Reduce Production Costs Per Hour
Whilst this many not be an entirely obvious method for reducing your overheads, reducing your production costs per hour does have a direct impact on overheads. The money you save in the production of the products that you sell converts directly to an increased profit.
Reducing production costs can be done in a variety of different ways, some of which have been outlined below:
- Reduce the walking – Reducing the walking time for staff is a basic lean principal as it reduces wasted motion. However there is also a further significant impact in reducing the walking in that it removes unnecessary socialising between production staff. When staff have to walk off from the production area to get something, pass a few other staff members on the way and have a quick chat, before you know it 5 wasted minutes have passed. If there is one of these chats every 50 minutes that is reducing your productivity by 10%! Reducing the walking reduces the chances of these chats happening and in turn reduces your production costs.
- Daily improvements and suggestions – your staff on the factory floor know your production process the best. Asking your staff on a daily basis to make an improvement or suggest an improvement has a significant impact. Your staff then start to develop an ownership mentality and are continually looking for ways to improve. Whilst a lot of these improvements may be small, when improvements are made daily by every member of staff, the net result is significant. Improvements in time and efficiency will have a direct result in reducing production costs.
- Create production targets and display them live in your factory – Include your staff in creating a production target that they will be able to directly influence. Displaying this target live in the factory, along with their current score, will have an incredible motivating effect on your staff. As with any game, if you’re playing to win, you need to know your current position to enable you to win. If you then tie these targets in with a reward system, you will find that your staff will become self-motivated to hit production targets.

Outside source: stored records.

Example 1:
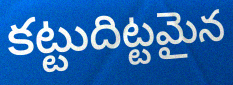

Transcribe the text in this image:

కట్టుదిట్టమైన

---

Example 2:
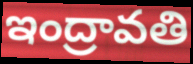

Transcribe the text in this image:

ఇంద్రావతి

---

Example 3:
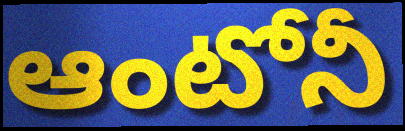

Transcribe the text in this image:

ఆంటోనీ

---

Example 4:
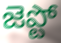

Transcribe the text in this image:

జెప్టో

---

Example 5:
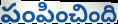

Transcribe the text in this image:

పంపించింది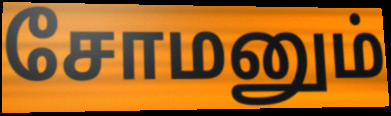
சோமனும்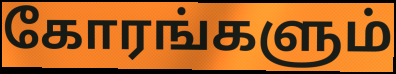
கோரங்களும்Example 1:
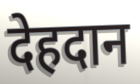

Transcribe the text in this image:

देहदान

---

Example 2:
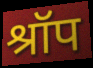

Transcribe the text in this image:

श्रॉप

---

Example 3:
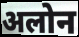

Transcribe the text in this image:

अलोन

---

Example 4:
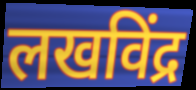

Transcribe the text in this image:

लखविंद्र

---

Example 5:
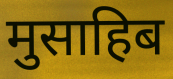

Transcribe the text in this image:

मुसाहिब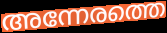
അന്നേരത്തെ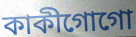
কাকীগোগো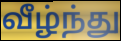
வீழ்ந்து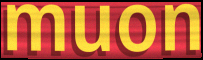
muon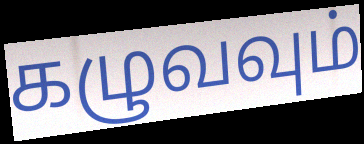
கழுவவும்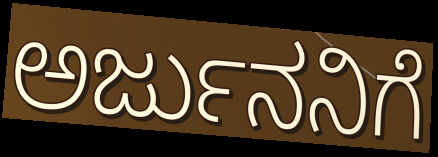
ಅರ್ಜುನನಿಗೆ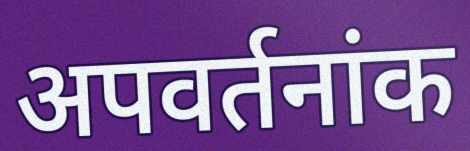
अपवर्तनांक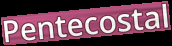
Pentecostal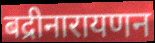
बद्रीनारायणनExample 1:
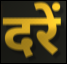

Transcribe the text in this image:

दरें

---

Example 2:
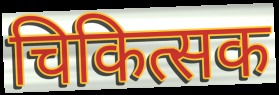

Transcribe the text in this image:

चिकित्सक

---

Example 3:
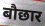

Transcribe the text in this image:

बौछार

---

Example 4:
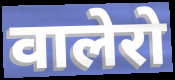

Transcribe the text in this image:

वालेरो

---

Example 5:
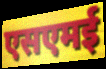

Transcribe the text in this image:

एसएमई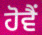
ਹੋਵੈਂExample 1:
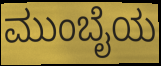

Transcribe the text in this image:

ಮುಂಬೈಯ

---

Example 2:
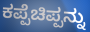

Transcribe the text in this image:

ಕಪ್ಪೆಚಿಪ್ಪನ್ನು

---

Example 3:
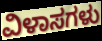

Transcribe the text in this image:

ವಿಳಾಸಗಳು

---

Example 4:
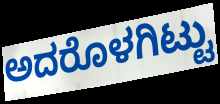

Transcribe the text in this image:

ಅದರೊಳಗಿಟ್ಟು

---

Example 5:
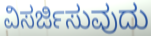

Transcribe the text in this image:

ವಿಸರ್ಜಿಸುವುದುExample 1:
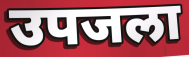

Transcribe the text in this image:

उपजला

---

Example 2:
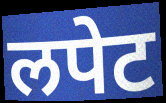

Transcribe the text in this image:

लपेट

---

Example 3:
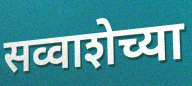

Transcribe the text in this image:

सव्वाशेच्या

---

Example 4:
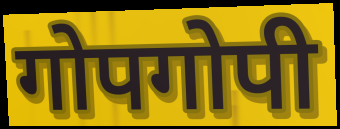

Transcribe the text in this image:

गोपगोपी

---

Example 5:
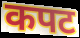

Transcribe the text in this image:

कपटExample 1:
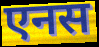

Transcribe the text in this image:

एनस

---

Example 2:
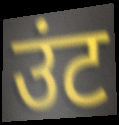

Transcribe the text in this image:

उंट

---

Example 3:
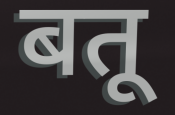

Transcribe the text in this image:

बतू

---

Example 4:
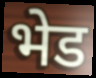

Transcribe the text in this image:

भेड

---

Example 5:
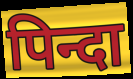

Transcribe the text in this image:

पिन्दा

- Pace staff with automation – It is a known fact that as staff reach the end of their shift, their concentration begins to lapse, and their pace is likely to slow down. This can have an impact on production speeds and quality control, which in turn limits the amount of products produced and can result in increased quality control issues. This issue can be overcome by pacing staff with automation; which could be something as simple as a slow moving conveyor that moves products past staff at a set pace. The other option is to automate particular parts of the process such as product labelling, vision inspection or product counting.
- Introduce automated processes – Automation allows you to reduce the labour costs of your production process without compromising on the standard of items being produced. One machine can perform the task of a number of workers, while never falling sick, taking time off or requiring lunch breaks; making production even more cost effective. Automation of quality control processes also reduces production costs as it eliminates the risk of human error in detecting faulty parts and products. It also ensures that faulty parts and products are rejected before reaching despatch.
As you can see, reducing overheads does not need to be a costly exercise. Often some of the simplest activities can have a significant impact.